Christian Joas: Many-body Physics and Transfer of Knowledge in Postwar Physics, c. 1950–1970

Based on several case studies, the project analyzes mechanisms of knowledge transfer between the emerging subdisciplines of physics in the first two decades after World War II. After the War, physics underwent momentous changes and many of today’s well-established subdisciplines of physics—such as particle, nuclear, or solid-state physics—gained an identity of their own, both institutionally and intellectually. The entailing specialization of physicists led to an emergence of increasingly diverging research practices: actors from different subdisciplines began using different terminologies, methods, and techniques.

Conference in Rehovot in 1957

Mottelson, Mayer, Jensen, and Aage Bohr at a 1957 conference in Rehovot.

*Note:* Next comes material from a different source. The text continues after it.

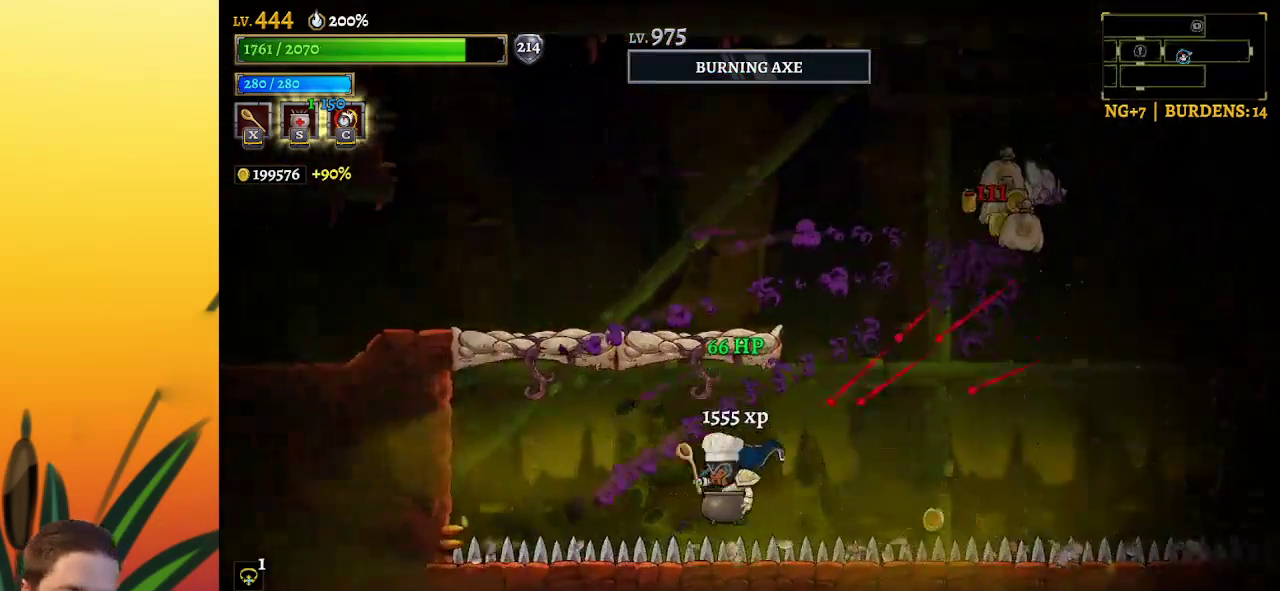
{"keys": [], "events": []}
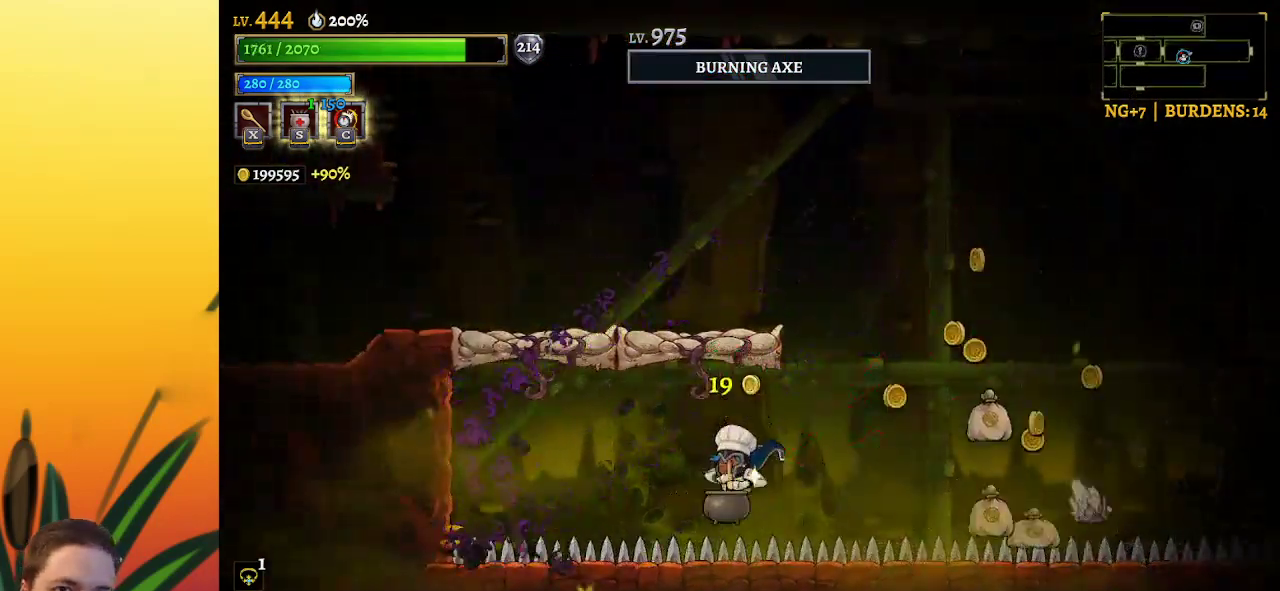
{"keys": ["right"], "events": [[100, "right", "down"]]}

The project aims at studying this inner tension in the history of postwar physics through a historical-epistemological analysis of processes of knowledge transfer across the emerging subdisciplinary boundaries. The main focus lies on quantum many-body physics, a hybrid field of research that, during the 1950s and 1960s, attracted physicists of various subdisciplinary backgrounds and thus enabled transfer of knowledge. Among the cases studied are the Bohm-Pines collective theory of the electron gas in metals, Bohr-Mottelson nuclear structure theory (developed chiefly here in Copenhagen), Brueckner many-body theory, quantum field theoretic methods for the treatment of solids, and spontaneously broken symmetries in both solid-state and particle physics.